Consolidated paper prototype feedback into revised user flow. Built mid-fi wireframes with a teammate. Created the complete hi-fi prototype in Figma, incorporating all iteration feedback.
Our initial flow began with a login or sign up choice, prompted users for GPS and notification permissions, then guided them to the home screen to add vehicle and maintenance details.





After consolidating paper prototype feedback, I revised the flow to defer permission requests until contextually relevant — and added local deals and a maintenance snapshot to the home screen based on the most positively received features.

User flow revisions moved permission requests further into the onboarding process — giving users context before asking for GPS or notifications.

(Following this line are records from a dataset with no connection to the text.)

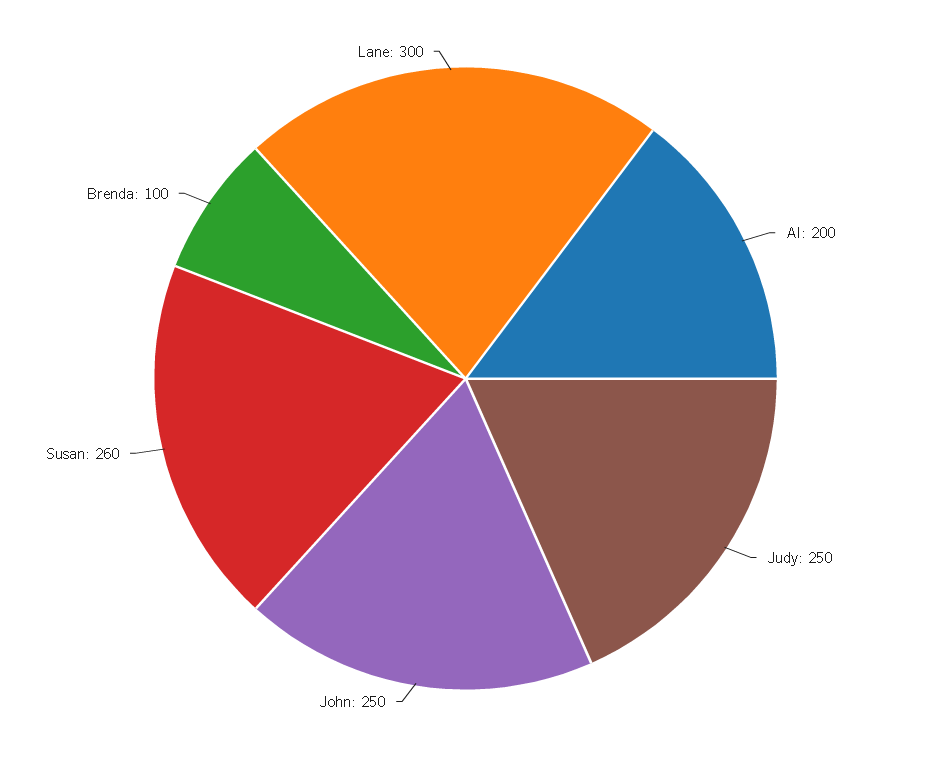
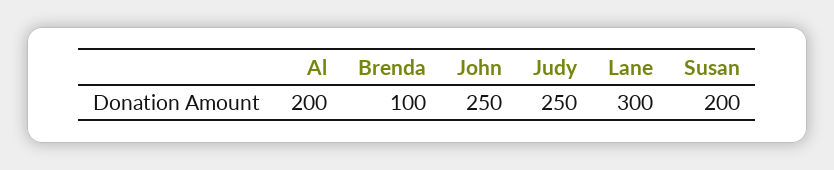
  {
    "Al": 200,
    "Judy": 250,
    "John": 250,
-   "Susan": 260,
+   "Susan": 200,
    "Brenda": 100,
    "Lane": 300
  }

Local deals feature was fleshed out as a core home screen element.





We conducted five moderated user tests with three defined tasks. All tasks were completed successfully. Feedback was captured on sticky notes, organized by theme, and run through a frequency chart and 2×2 prioritization matrix to shape the hi-fi iteration.


I built the complete hi-fidelity prototype in Figma, incorporating all testing feedback. The team's logo and hero car image were provided by a teammate; all other screens, interactions, and UI design are my own work.

The research-driven pivot was the defining moment of this project — it made the app more useful and more broadly relevant. The streamlined notification-based approach and clean interface achieved exactly what we set out to do for the average car owner.